El bate de béisbol

El aumento de casos de inseguridad en Lima y la falta de respuesta de las autoridades nos obliga a que muchos de nosotros acudamos a todo tipo de mecanismos para protegernos.
Algunos, los más avezados, se arman para enfrentar a los delincuentes mientras que otros deciden entregar todo sin poner resistencia.
Soy una persona pacífica pero no estoy dispuesto a que me roben ni entregar lo que me costó con mucho esfuerzo a un maldito que juega a ser Robin Hood, por lo que compré un bate de béisbol como lo hacen cientos  de americanos como arma para contrarrestar los efectos de la delincuencia.
Como dato les cuento que Infobae.com consultó con algunas tiendas que venden estos instrumentos deportivos para constatar la aparición de este fenómeno.
Cuando se les preguntaba a los clientes dónde practicaban el béisbol, ellos decían que compraban los bates para protegerse contra la inseguridad.
Volviendo con mi historia, en mi último viaje a Hawaii, decidí comprarme uno de estos bates para sentirme un poco más seguro mientras manejo en esta Lima de nadie, ocultando el bate bajo mi asiento… por si acaso.
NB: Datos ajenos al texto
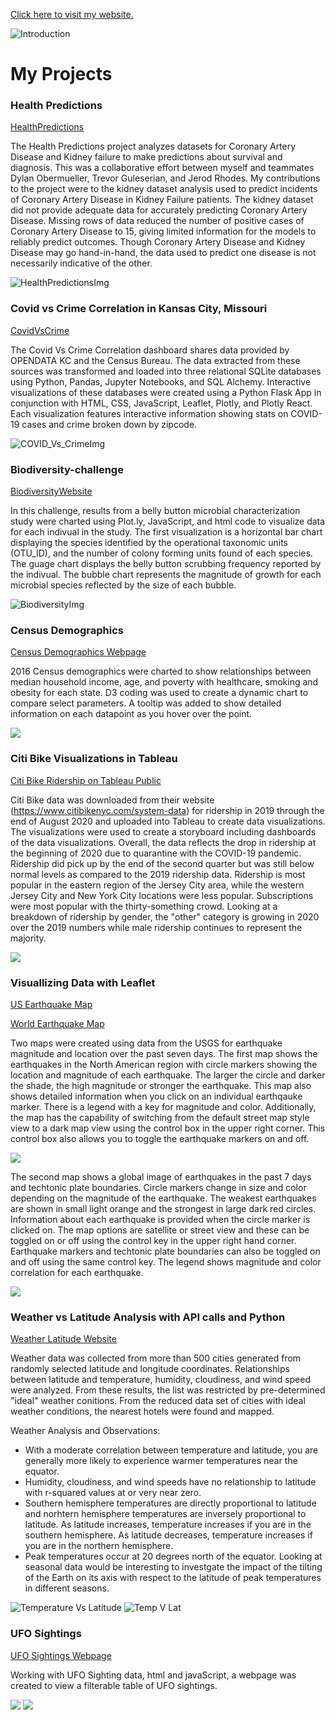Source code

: [Click here to visit my website.](https://carleeyoung.github.io/)

![Introduction](intro.png)


# My Projects

### Health Predictions

[HealthPredictions](https://carleeyoung.github.io/Health-Prediction/templates/index.html)

The Health Predictions project analyzes datasets for Coronary Artery Disease and Kidney failure to make predictions about survival and diagnosis.  This was a collaborative effort between myself and teammates Dylan Obermueller, Trevor Guleserian, and Jerod Rhodes.  My contributions to the project were to the kidney dataset analysis used to predict incidents of Coronary Artery Disease in Kidney Failure patients.  The kidney dataset did not provide adequate data for accurately predicting Coronary Artery Disease.  Missing rows of data reduced the number of positive cases of Coronary Artery Disease to 15, giving limited information for the models to reliably predict outcomes.  Though Coronary Artery Disease and Kidney Disease may go hand-in-hand, the data used to predict one disease is not necessarily indicative of the other.

![HealthPredictionsImg](HealthPredictionsImg.PNG)

### Covid vs Crime Correlation in Kansas City, Missouri

[CovidVsCrime](https://carleeyoung-kc-covid-vs-crime.herokuapp.com/)

The Covid Vs Crime Correlation dashboard shares data provided by OPENDATA KC and the Census Bureau. The data extracted from these sources was transformed and loaded into three relational SQLite databases using Python, Pandas, Jupyter Notebooks, and SQL Alchemy.  Interactive visualizations of these databases were created using a Python Flask App in conjunction with HTML, CSS, JavaScript, Leaflet, Plotly, and Plotly React.  Each visualization features interactive information showing stats on COVID-19 cases and crime broken down by zipcode.  

![COVID_Vs_CrimeImg](COVID_Vs_Crime.png)

### Biodiversity-challenge

[BiodiversityWebsite](https://carleeyoung.github.io/biodiversity-challenge/)

In this challenge, results from a belly button microbial characterization study were charted using Plot.ly, JavaScript, and html code to visualize data for each indivual in the study. The first visualization is a horizontal bar chart displaying the species identified by the operational taxonomic units (OTU_ID), and the number of colony forming units found of each species. The guage chart displays the belly button scrubbing frequency reported by the indivual. The bubble chart represents the magnitude of growth for each microbial species reflected by the size of each bubble.

![BiodiversityImg](2020-08-06-17-03-05.png)

### Census Demographics

[Census Demographics Webpage](https://carleeyoung.github.io/D3-challenge/D3_data_journalism/)

2016 Census demographics were charted to show relationships between median household income, age, and poverty with healthcare, smoking and obesity for each state.  D3 coding was used to
create a dynamic chart to compare select parameters.  A tooltip was added to show detailed
information on each datapoint as you hover over the point.

![](2020-08-14-17-03-34.png)

### Citi Bike Visualizations in Tableau

[Citi Bike Ridership on Tableau Public](https://public.tableau.com/profile/carlee1533#!/vizhome/CitiBike_Analysis_15998401097300/Story1?publish=yes)

Citi Bike data was downloaded from their website (https://www.citibikenyc.com/system-data) for ridership in 2019 through the end of August 2020 and uploaded into Tableau to create data visualizations.  The visualizations were used to create a storyboard including dashboards of the data visualizations.  Overall, the data reflects the drop in ridership at the beginning of 2020 due to quarantine with the COVID-19 pandemic.  Ridership did pick up by the end of the second quarter but was still below normal levels as compared to the 2019 ridership data.  Ridership is most popular in the eastern region of the Jersey City area, while the western Jersey City and New York City locations were less popular.  Subscriptions were most popular with the thirty-something crowd.  Looking at a breakdown of ridership by gender, the "other" category is growing in 2020 over the 2019 numbers while male ridership continues to represent the majority.

![](Tabluea_CitiBike.png)

### Visuallizing Data with Leaflet
[US Earthquake Map](https://carleeyoung.github.io/Leaflet-Challenge/leaflet-Step-1/)

[World Earthquake Map](https://carleeyoung.github.io/Leaflet-Challenge/leaflet-Step-2/)

Two maps were created using data from the USGS for earthquake magnitude and location over the past seven days.
The first map shows the earthquakes in the North American region with circle markers showing the location and 
magnitude of each earthquake.  The larger the circle and darker the shade, the high magnitude or stronger the 
earthquake.  This map also shows detailed information when you click on an individual earthqauke marker.  There
is a legend with a key for magnitude and color.  Additionally, the map has the capability of switching from the
default street map style view to a dark map view using the control box in the upper right corner.  This control
box also allows you to toggle the earthquake markers on and off.

![](2020-08-19-15-57-35.png)

The second map shows a global image of earthquakes in the past 7 days and techtonic plate boundaries.  Circle
markers change in size and color depending on the magnitude of the earthquake.  The weakest earthquakes are 
shown in small light orange and the strongest in large dark red circles.  Information about each earthquake is
provided when the circle marker is clicked on.  The map options are satellite or street view and these can be
toggled on or off using the control key in the upper right hand corner.  Earthquake markers and techtonic plate
boundaries can also be toggled on and off using the same control key.  The legend shows magnitude and color
correlation for each earthquake.  

![](2020-08-19-16-02-39.png)

### Weather vs Latitude Analysis with API calls and Python

[Weather Latitude Website](https://carleeyoung.github.io/Web-Design-Challenge/index.html)

Weather data was collected from more than 500 cities generated from randomly selected latitude and longitude coordinates.  Relationships between latitude and temperature, humidity, cloudiness, and wind speed were analyzed. From these results, the list was restricted by pre-determined "ideal" weather conitions.  From the reduced data set of cities with ideal weather conditions, the nearest hotels were found and mapped.

Weather Analysis and Observations:

* With a moderate correlation between temperature and latitude, you are generally more likely to experience warmer temperatures near the equator.
* Humidity, cloudiness, and wind speeds have no relationship to latitude with r-squared values at or very near zero.
* Southern hemisphere temperatures are directly proportional to latitude and norhtern hemisphere temperatures are inversely proportional to latitude. As latitude increases, temperature increases if you are in the southern hemisphere. As latitude decreases, temperature increases if you are in the northern hemisphere.
* Peak temperatures occur at 20 degrees north of the equator. Looking at seasonal data would be interesting to investgate the impact of the tilting of the Earth on its axis with respect to the latitude of peak temperatures in different seasons.

![Temperature Vs Latitude](MaxTemperature_vs_Lat.png)  ![Temp V Lat](Lat_vs_Temp.png)


### UFO Sightings

[UFO Sightings Webpage](https://carleeyoung.github.io/javascript-challenge/UFO-level-1/)

Working with UFO Sighting data, html and javaScript, a webpage was created to view a filterable table of UFO sightings.

![](2020-08-01-17-09-51.png)
![](2020-08-01-17-11-00.png)
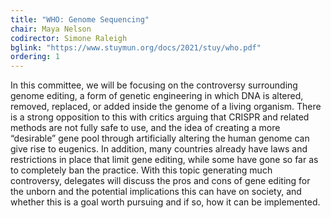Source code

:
 ```yaml
---
title: "WHO: Genome Sequencing"
chair: Maya Nelson
codirector: Simone Raleigh
bglink: "https://www.stuymun.org/docs/2021/stuy/who.pdf"
ordering: 1
---
```

In this committee, we will be focusing on the controversy surrounding genome editing, a form of genetic engineering in which DNA is altered, removed, replaced, or added inside the genome of a living organism. There is a strong opposition to this with critics arguing that CRISPR and related methods are not fully safe to use, and the idea of creating a more “desirable” gene pool through artificially altering the human genome can give rise to eugenics. In addition, many countries already have laws and restrictions in place that limit gene editing, while some have gone so far as to completely ban the practice. With this topic generating much controversy, delegates will discuss the pros and cons of gene editing for the unborn and the potential implications this can have on society, and whether this is a goal worth pursuing and if so, how it can be implemented.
Cuando llevaba en mi auto a mi hijita al centro comercial para hacer unas compras, ella se percató del bate y me preguntó intrigada:
-¿Un bate de béisbol?
-¿Tú juegas béisbol papá?
Aprovechando que la pregunta fue si jugaba béisbol y no para qué tenía un bate en mi carro, le conté que yo también practicaba ese deporte de niño, recordando esos días de colegio donde nuestro profesor de educación física nos preparaba y enseñaba este deporte nada típico en Perú.
Mientras contaba mis experiencias jugando béisbol, su intriga se disipaba junto con mi cargo de conciencia.
Dar muestras de violencia portando un bate de béisbol aunque sea contra delincuentes no es algo que un padre debe enseñar a su hija, pero por lo menos me hacía sentir más seguro ante una muy posible amenaza delictiva.
Mientras hacía mis trámites en el centro comercial, mi hija me pide desesperadamente una moneda.
-Papi , papi, es urgente, necesito una moneda de un sol!
Era para una de esas máquinas dispensadoras de caramelos redondos.
Luego de entregarle la moneda, me llevó de la mano con una inusual emoción que no entendí hasta que vi que la máquina no tenía caramelos redondos; eran pelotas de fútbol, básquet… y béisbol!
-Concéntrate Papa, sacaré la pelotita de Béisbol para ti.
Mientras una maravillosa sensación recorría mi alma, el destino, la suerte y la inocencia de mi hija confabularon para que la pelotita- sí la pelotita de Béisbol- cayera en sus manos y posteriormente en las mías.
Nuestra emoción-especialmente la mía- fue enorme mientras regresabamos al auto no solo con nuestra pelotita, también con la más dulce lección de amor que he recibido en mi vida.
Hoy, llevo siempre la polotita de Béisbol en mi carro en lugar del bate.
Ahora estoy por comprar un bola de béisbol de verdad y un guante para darle al bate, junto con mi hijita, su verdadera razón de ser: Un arma de juego.